We feel the necessity to have a family but lack [familial] support because we hear nonsense like, you don’t have to listen to your family; you don’t have to listen to your mother. That divides us and hurts our souls and identities.
You are a new host on America’s Islamic Radio. Can you tell us a little about your show?
Building Bridges is a program that I started a while ago with one of my friends. We saw the necessity for family and friends of Muslim converts to develop a better understanding of Islam. We wanted to talk about Islam directly to families and neighbors and make converts’ lives easier.
We launched a successful one-day program that included family and friends of Muslim converts who wanted to give support but didn’t understand how to, because there are no programs that ask how a person feels being Latina/o and Muslim.
America’s Islamic Radio contacted me, and we had a conversation. I told them about the program, and they said it was something they were looking for. The radio show offered a way to talk about faith and identity and discuss personal situations, struggles and challenges. I thought it was pretty amazing and accepted the offer to do the show. It’s very important to me. My family suffered a lot when I converted to Islam. There was not enough information for them. We’re doing it rice and beans style, with a lot of sincerity and words they can understand.
Alhamdulillah, the show is [well received]. I love it when people, including non-Muslims, tell me how amazing the program is. It makes me want to continue. A lot of people were also upset. They told me that I was turning away from new Muslims who needed me, but I’m not. I’m giving opportunities for families. People ask me, “Hey, Vilma, can you talk to my mom? Can you talk to my dad? Can you talk to my cousin?” This program will open the door for non-Muslims to learn what Islam is.
Why is it important for the show to be in Spanish?
In many Latin American countries, the stories of what happened with Spanish history is not well explained when we go to school. It always starts with Christopher Columbus discovering America. That is why I was so fascinated with Islam. It was something new to me that belongs to my culture, but for some reason, that wasn’t told in school.
We need to be in the media telling people that Islam is not only for Arabs. It is a part of our history. That is why we do the show in Spanish, so people can understand better. It’s a human [and Islamic] right to explain in the language of the people and make it easier for them to understand.
What are some of the topics you cover?
[We focus on the] basics of Islam. What is Islam; why do people pray five times a day? Sometimes, I talk about things that happened to me in the past [and] funny stories to help people see from a different view. We will have people on the show in the future.
What are some ways that you connect with Muslims from diverse backgrounds?
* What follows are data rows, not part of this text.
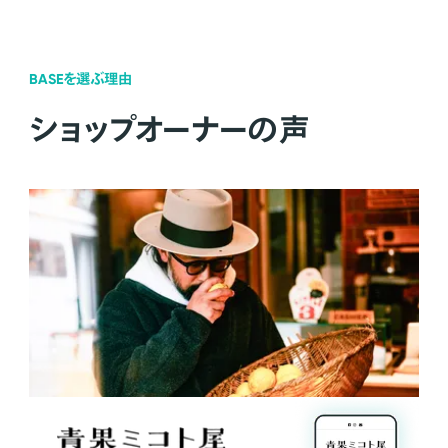
BASEを選ぶ理由
ショップオーナーの声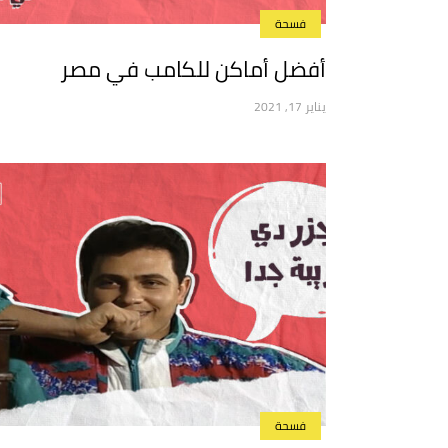
فسحة
أفضل أماكن للكامب في مصر
يناير 17, 2021
فسحة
I was born and raised in Puerto Rico. It is easier for me to connect with different backgrounds because I grew up simply, and Islam teaches us to live in simplicity. I love to talk to people and see what they have in common with me. I am a talker. I go and talk to everybody. I don’t care where they’re from.
If you’re interested in learning more, these Islamic organizations service Hispanic Muslims: Latino American Dawah Organization, La Asociación Latino Musulmana de América, HispanicMuslims.com, IslamInSpanish, HablamosIslam, PIEDAD.
*Note from Layla, author of this interview: Hispanics are people who speak Spanish and are descendants of Spanish-Speaking people. Latinos are people in or descendants of people from Latin America. They don't all speak Spanish. For example, my mother-in-law is Hispanic and Latina. She speaks Spanish, and her parents are from Puerto Rico. My husband's brother and most of his cousins are Latino/a. They're parents/grandparents are from Puerto Rico or some other part of Latin America, but they don't speak Spanish. The words are often used interchangeably.